By then the sun was setting and we were treated to a dusk drive on our way to our rural casa for the evening; on the drive Jesse was able to deftly and aptly navigate our car through 20+ switchbacks across multiple mountains as darkness settled in around us and after about two hours we reached the rural casa, named Casa Corral, in the tiny village of Monón.
The proprietor let us in to the two-story guest house complete with living room, fire place, and two rooms at the top of the stairs; we were the only guests and she explained that we had the run of the house. The room was quite large and inviting, and we even had a stone patio that we later accessed to view the stars; being so high up in the mountains and the lack of light pollution gave us the cleanest view of the clear, starlit night we had both seen in years. We couldn’t count all the stars if we tried.
In between the main house and the guest house was a glass enclosed single room bar and restaurant, and even though we arrived at nine in the evening we were hungry. They fed us a three course meal of chorizo flavored broth and noodle soup, followed by escalopines al cabrales, which is lightly breaded and fried veal cutlets on top of patatas fritas and covered in a blue cheese and pepper sauce. For dessert we had arroz con leche and tarta de abuela, both local favorites.
We awoke at eight the next morning and made our way to the main house for breakfast, before walking one of the four trails around Monón to the Rio Lloredo. It was a peaceful and quiet walk through the morning fog to the river.
We left Casa Corral and Monón, determined to see a Castro this day. Near the north coast, Jesse had researched the Castro de Coaña, which had a museum attached, and was on more flat ground, so we knew we would, for sure, see some that day. We descended the mountains and found sea level again, eventually arriving at the Castro de Coaña, where the friendly museum worker gave us a map and we perused the one room museum, before heading outside to the path toward the Castro village. There were (originally) 80 or so individual huts here, all built out of thin slate pieces stacked quite high and packed closely together; we could imagine, on this sunny day, the villagers more than 2,000 years ago, going about their daily tasks.
The Navia river was nearby to the east, and we drove along it to the town of Navia, where the river lets out into the Cantabrian Sea.

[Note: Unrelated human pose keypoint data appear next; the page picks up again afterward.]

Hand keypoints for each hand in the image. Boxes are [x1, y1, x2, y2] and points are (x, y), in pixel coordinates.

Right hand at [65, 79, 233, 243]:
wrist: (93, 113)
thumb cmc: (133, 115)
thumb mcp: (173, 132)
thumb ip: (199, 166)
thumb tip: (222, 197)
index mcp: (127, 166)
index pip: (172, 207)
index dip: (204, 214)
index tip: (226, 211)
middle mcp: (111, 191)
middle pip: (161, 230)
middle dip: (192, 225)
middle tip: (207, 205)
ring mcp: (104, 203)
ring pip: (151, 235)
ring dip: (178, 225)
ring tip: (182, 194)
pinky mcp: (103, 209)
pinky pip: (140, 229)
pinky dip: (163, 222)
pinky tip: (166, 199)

We grabbed a burger lunch in the town, after which a stroll followed; we were able to stop at a pasteleria (bakery that specializes in pastries) and pick up some Asturian specific pastries (which we later enjoyed after we returned home). The top picture below is a stature of the mid-19th century poet Ramón de Campoamor, who was born in Navia.

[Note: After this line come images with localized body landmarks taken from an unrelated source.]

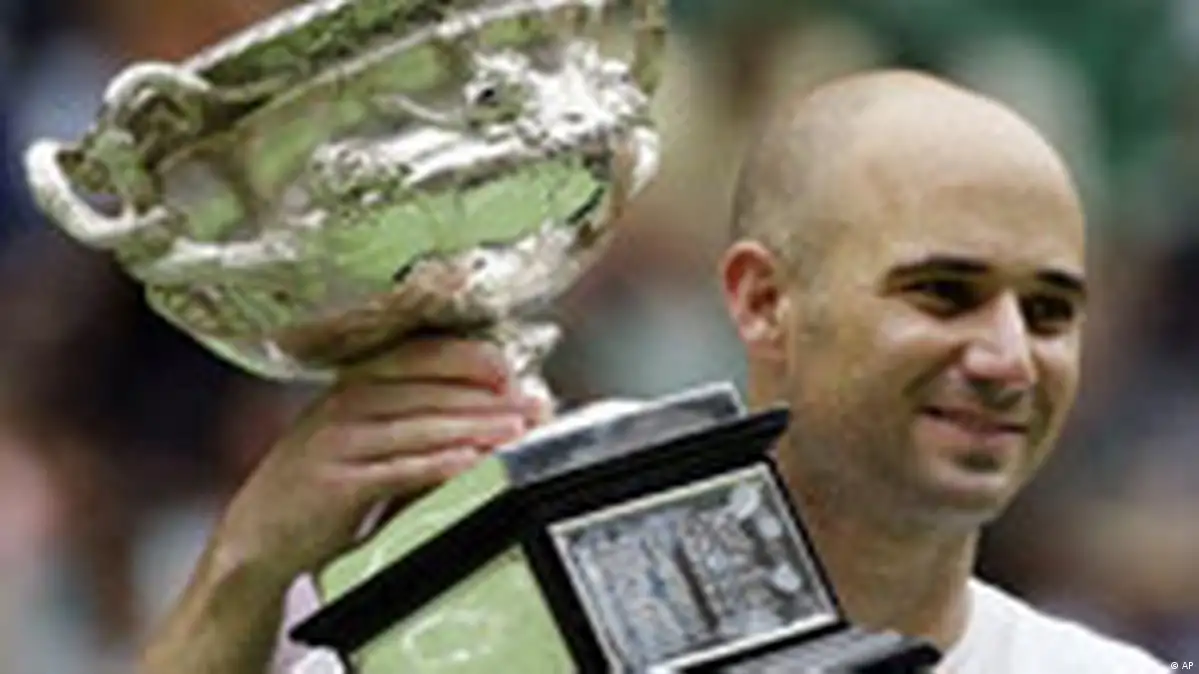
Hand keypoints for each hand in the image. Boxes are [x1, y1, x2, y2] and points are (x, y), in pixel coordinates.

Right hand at [211, 338, 548, 590]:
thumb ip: (412, 418)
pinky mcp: (334, 484)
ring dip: (472, 429)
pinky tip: (468, 463)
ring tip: (513, 433)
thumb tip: (488, 411)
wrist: (261, 536)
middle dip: (485, 398)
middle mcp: (342, 403)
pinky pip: (395, 470)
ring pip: (417, 427)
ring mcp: (335, 441)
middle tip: (531, 406)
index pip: (419, 355)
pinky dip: (436, 465)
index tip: (512, 369)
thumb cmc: (324, 485)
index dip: (468, 358)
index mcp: (353, 383)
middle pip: (427, 390)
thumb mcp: (362, 437)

After lunch and our walk about town, we had one more stop to make on our Castro trip; to the coast and Castro de Cabo Blanco. We have walked along the Cantabrian Sea and seen its coastline from many different points all over Asturias and Cantabria, but we had a lot of daylight so decided one more stop was worth it (and only a 15-minute drive from Navia)…and was it ever. The path, pictured at the top of the post, led to the a ocean view, and while the winds blew strong that day (check out the white tufts on the ground in the middle picture, we were actually caught in a sea foam attack!), the blues of the sea contrasted with the puffy white clouds in the sky and the lush green grass made for a perfect natural experience. A suitable ending for a jam-packed, mountain, Castro, and sea adventure traveling two days in Asturias.